Так я понял мысли Горького, — они были чрезвычайно важны, как бывает важен знак режиссера, вовремя вводящий на сцену новых персонажей, дающих дальнейшее развитие действию. Эти мысли были, как горящие головни, брошенные в чулан со старым реквизитом русского языка… Но после этих выступлений Горького образовалась (временно) как бы пустота, некий ужас, — и не без основания, — писатели знали о существовании Ильенкова. Я — забыл. Я беспечно (как птичка, не предвидя от сего…) бросился первым, чтобы заполнить эту пустоту. И напоролся на ржавые рапповские вилы.
Правда, в статье я допустил неясную формулировку. Я сказал, что литература эпохи гражданской войны и разгрома кулачества в языковом отношении у многих авторов еще сыра, неряшливо обработана, часто натуралистична, физиологична, — это мы видим теперь, когда перед нами новые задачи построения культуры бесклассового общества. Во времена гражданской войны или второй, еще более страшной, небывалой борьбы с многомиллионным деревенским собственником (борьбы, где пришлось переделывать характеры, психологию масс) литературе было не до изощрения языка, нужна была максимальная эмоциональность, — «выкулдыкивать» так «выкулдыкивать», лишь бы дошло, как клинок в сердце.
Это у меня было сформулировано не совсем ясно и слишком сжато; при недобром желании, Ильенков это все перевернул так, что я говорю не о языке, а о самом будто бы содержании. Что я барским жестом бросаю горящую головню в книги Панферова и во всю пролетарскую литературу. Прямо хоть в Берлин уезжай… А по-моему, критик, даже в самой крайней ярости, должен все-таки прежде всего понять, что хочет сказать художник, пишущий статью об искусстве. А так-то — вилами в бок, — это действительно вроде рогатой мужицкой силищи из тумана…
Но это — мелочи. Ильенков, замахиваясь на меня, загоняет вилы в бок всем вопросам языковой культуры, поднятым Горьким. Статья его — прямо против Горького. Прочтя статью Ильенкова, читатель скажет: все обстоит благополучно, длинный список советских писателей (приводимый Ильенковым) достиг мировой известности. Панферов и другие навсегда ограждены от кощунственных поползновений, и полемика, поднятая протопопом, смазана, как милая шутка.
Правда, Ильенков упоминает вскользь, что надо, конечно, учиться народному языку. Но, в общем, все в порядке, снова тишь да гладь, литературная благодать…
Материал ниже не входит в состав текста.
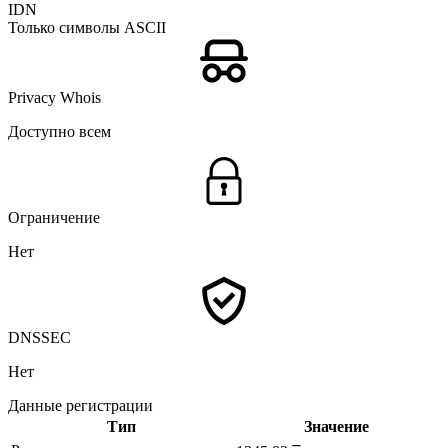
IDN
Только символы ASCII
Privacy Whois
Доступно всем
Ограничение
Нет
DNSSEC
Нет
Данные регистрации
Тип
Значение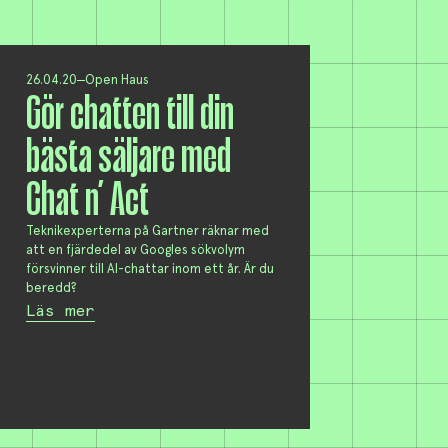
26.04.20
Open Haus
Gör chatten till din
bästa säljare med
Chat n’ Act
Teknikexperterna på Gartner räknar med
att en fjärdedel av Googles sökvolym
försvinner till AI-chattar inom ett år. Är du
beredd?
Läs mer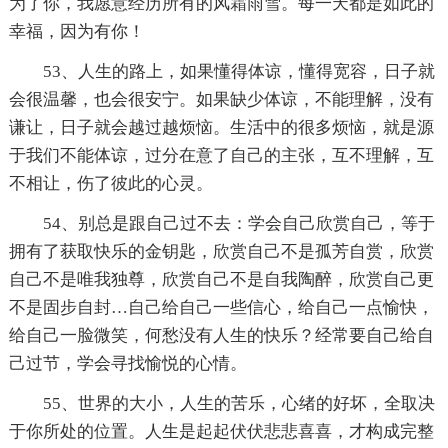
为了你，我愿意经历所有的风霜雨雪。每一天都是如此的
幸福，因为有你！
53、人生的路上，如果懂得体谅，懂得宽容，日子就
会很温馨，也会很安宁。如果缺少体谅，不能理解，没有
谦让，日子就会越过越烦恼。生活中的很多烦恼，就是源
于我们不能体谅，过分在意了自己的主张，互不理解，互
不相让，伤了彼此的心灵。
54、别总是跟自己过不去：学会自己欣赏自己，等于
拥有了获取快乐的金钥匙，欣赏自己不是孤芳自赏，欣赏
自己不是唯我独尊，欣赏自己不是自我陶醉，欣赏自己更
不是固步自封…自己给自己一些信心，给自己一点愉快，
给自己一脸微笑，何愁没有人生的快乐？经常要自己给自
己过节，学会寻找愉悦的心情。
55、世界的大小，人生的苦乐，心绪的好坏，全取决
于你所处的位置。人生是起起伏伏悲悲喜喜，才构成完整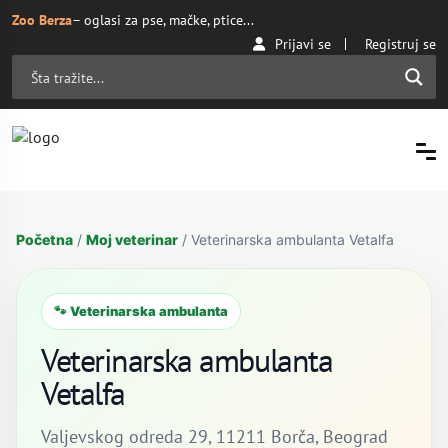
Zoo Berza
– oglasi za pse, mačke, ptice...
Prijavi se
Registruj se
Početna
/
Moj veterinar
/ Veterinarska ambulanta Vetalfa
🐾 Veterinarska ambulanta
Veterinarska ambulanta
Vetalfa
Valjevskog odreda 29, 11211 Borča, Beograd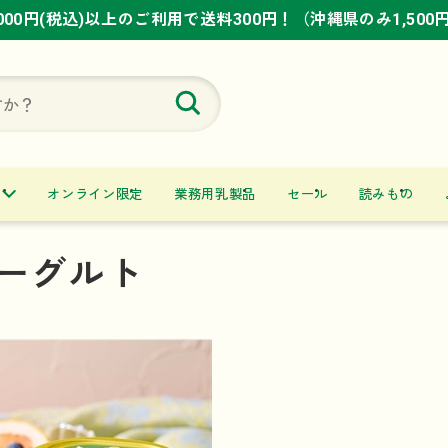
,000円(税込)以上のご利用で送料300円！（沖縄県のみ1,500
,000円(税込)以上のご利用で送料300円！（沖縄県のみ1,500
,000円(税込)以上のご利用で送料300円！（沖縄県のみ1,500
オンライン限定
業務用乳製品
セール
読みもの
ーグルト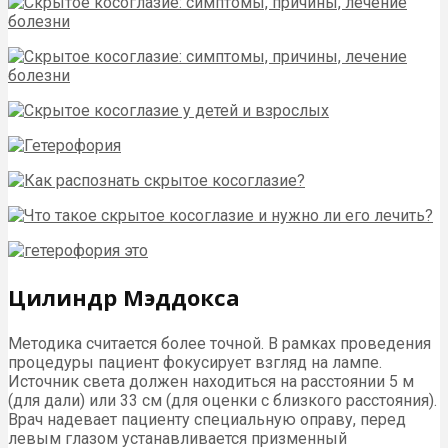
Цилиндр Мэддокса
Методика считается более точной. В рамках проведения
процедуры пациент фокусирует взгляд на лампе.
Источник света должен находиться на расстоянии 5 м
(для дали) или 33 см (для оценки с близкого расстояния).
Врач надевает пациенту специальную оправу, перед
левым глазом устанавливается призменный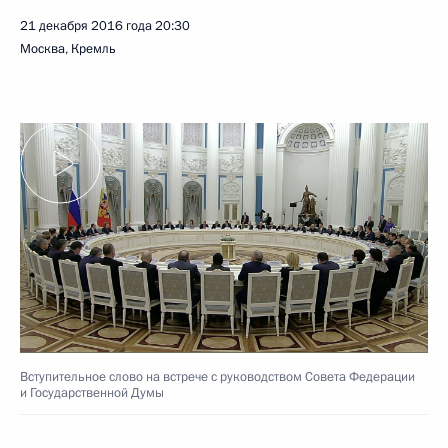
21 декабря 2016 года
20:30
Москва, Кремль
Вступительное слово на встрече с руководством Совета Федерации
и Государственной Думы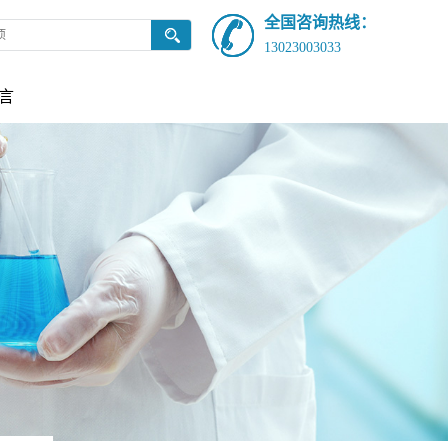
全国咨询热线：
13023003033
言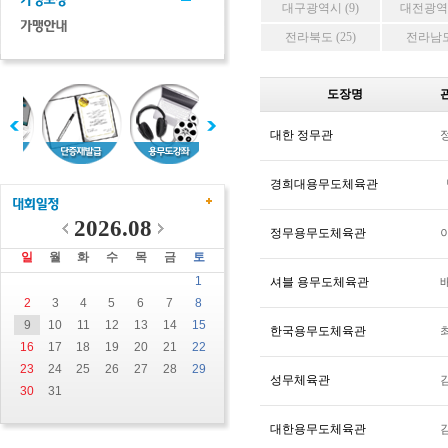
대구광역시 (9)
대전광역시
전라북도 (25)
전라남도 
도장명
대한 정무관
경희대용무도체육관
2026.08
정무용무도체육관
일
월
화
수
목
금
토
1
셔블 용무도체육관
2
3
4
5
6
7
8
9
10
11
12
13
14
15
한국용무도체육관
16
17
18
19
20
21
22
23
24
25
26
27
28
29
성무체육관
30
31
대한용무도체육관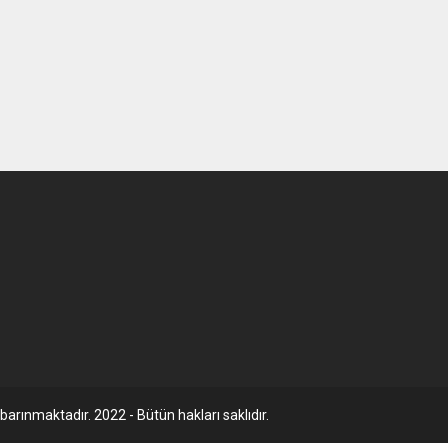
arınmaktadır. 2022 - Bütün hakları saklıdır.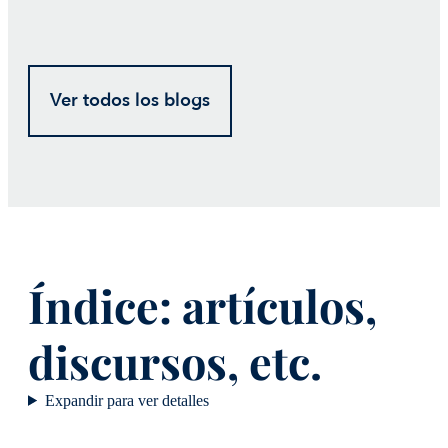
Ver todos los blogs
Índice: artículos,
discursos, etc.
Expandir para ver detalles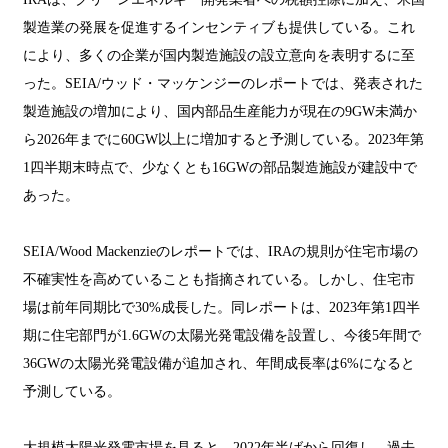
製造業の発展を促進するインセンティブも提供している。これ
により、多くの企業が国内製造施設の設立意向を表明するに至
った。SEIA/ウッド・マッケンジーのレポートでは、発表された
製造施設の増加により、国内部品生産能力が現在の9GW未満か
ら2026年までに60GW以上に増加すると予測している。2023年第
1四半期末時点で、少なくとも16GWの部品製造施設が建設中で
あった。
SEIA/Wood Mackenzieのレポートでは、IRAの規則が住宅市場の
不確実性を高めていることも指摘されている。しかし、住宅市
場は前年同期比で30%成長した。同レポートは、2023年第1四半
期に住宅部門が1.6GWの太陽光発電設備を設置し、今後5年間で
36GWの太陽光発電設備が追加され、年間成長率は6%になると
予測している。
大規模太陽光発電市場を見ると、2022年半ばから回復し、過去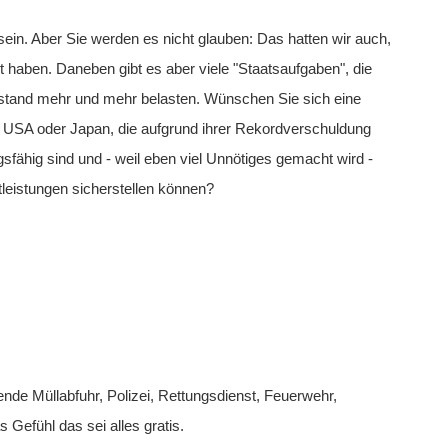
 sein. Aber Sie werden es nicht glauben: Das hatten wir auch,
t haben. Daneben gibt es aber viele "Staatsaufgaben", die
telstand mehr und mehr belasten. Wünschen Sie sich eine
n USA oder Japan, die aufgrund ihrer Rekordverschuldung
ähig sind und - weil eben viel Unnötiges gemacht wird -
leistungen sicherstellen können?
ende Müllabfuhr, Polizei, Rettungsdienst, Feuerwehr,
Gefühl das sei alles gratis.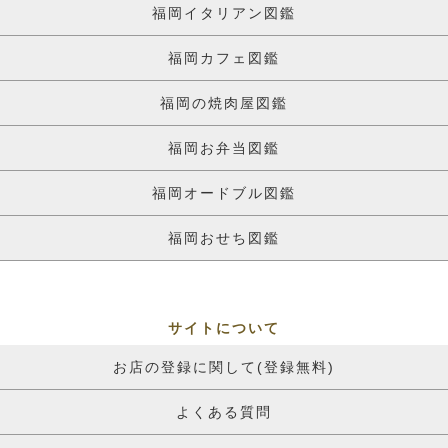
福岡イタリアン図鑑
福岡カフェ図鑑
福岡の焼肉屋図鑑
福岡お弁当図鑑
福岡オードブル図鑑
福岡おせち図鑑
サイトについて
お店の登録に関して(登録無料)
よくある質問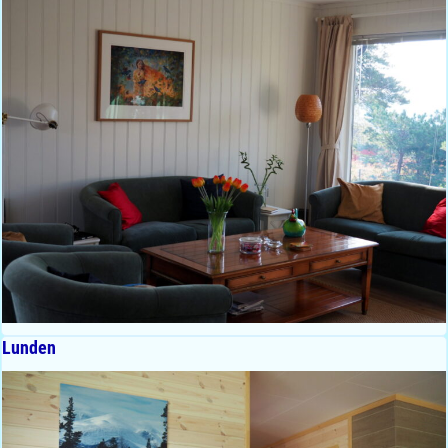
Lunden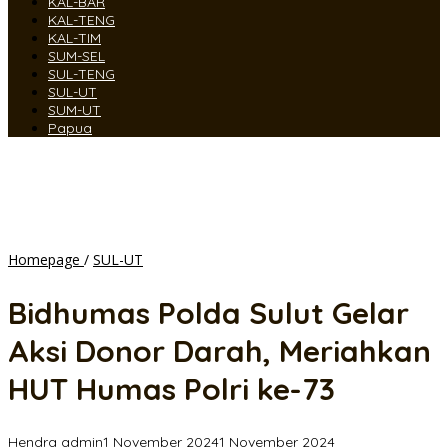
KAL-BAR
KAL-TENG
KAL-TIM
SUM-SEL
SUL-TENG
SUL-UT
SUM-UT
Papua
Bidhumas
Homepage
/
SUL-UT
Polda
Sulut
Bidhumas Polda Sulut Gelar
Gelar
Aksi
Aksi Donor Darah, Meriahkan
Donor
Darah,
HUT Humas Polri ke-73
Meriahkan
HUT
Humas
Hendra admin
1 November 2024
1 November 2024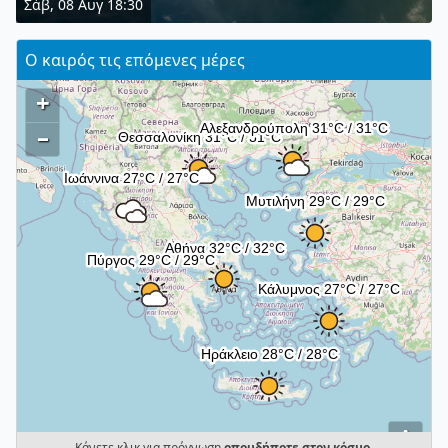
Σάβ, 08 Αυγ 18:30
Ο καιρός τις επόμενες μέρες
+
–
i
Κάνετε κλικ για πρόγνωση
οπουδήποτε στον κόσμο
.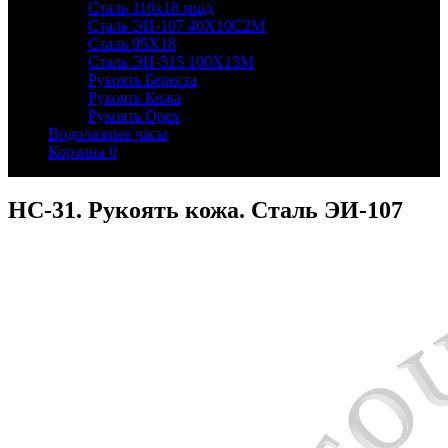
Сталь 110х18 мшд
Сталь ЭИ-107 40Х10С2М
Сталь 95Х18
Сталь ЭИ-515 100Х13М
Рукоять Береста
Рукоять Кожа
Рукоять Орех
Водолазные часы
Корзина
0
НС-31. Рукоять кожа. Сталь ЭИ-107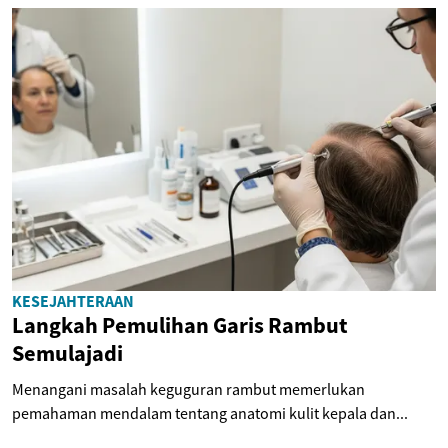
KESEJAHTERAAN
Langkah Pemulihan Garis Rambut
Semulajadi
Menangani masalah keguguran rambut memerlukan
pemahaman mendalam tentang anatomi kulit kepala dan...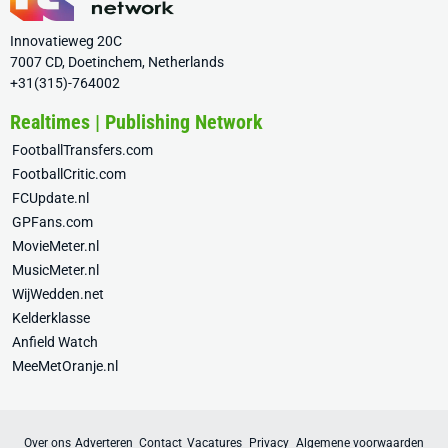
Innovatieweg 20C
7007 CD, Doetinchem, Netherlands
+31(315)-764002
Realtimes | Publishing Network
FootballTransfers.com
FootballCritic.com
FCUpdate.nl
GPFans.com
MovieMeter.nl
MusicMeter.nl
WijWedden.net
Kelderklasse
Anfield Watch
MeeMetOranje.nl
Over ons
Adverteren
Contact
Vacatures
Privacy
Algemene voorwaarden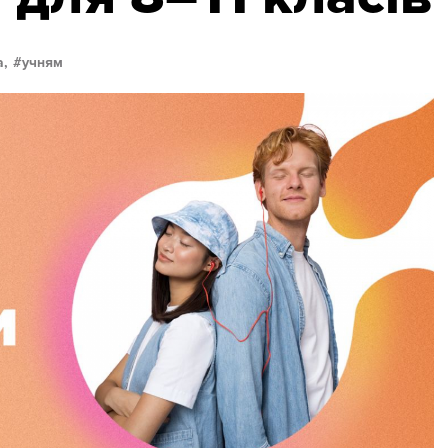
а,
учням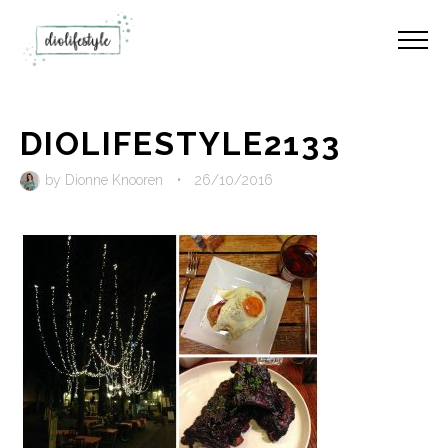
DIOLIFESTYLE2133
by
Dionne Knooren
•
26/10/2016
Но все в том, что Горький именно и направил острие полемики против этого «народного» языка. Что такое народный язык? Чаво и таво, ядрена вошь, — это тоже ведь народный язык. Областные выражения, местные провинциализмы, одесские, лиговские — тоже язык. Где же тут разобраться, да в особенности молодому, начинающему писателю… Как изучать русский язык? По Бодуэну де Куртене, что ли? Или, обув лапти, идти с записной книжкой в народ? С какой стороны за этот язык взяться?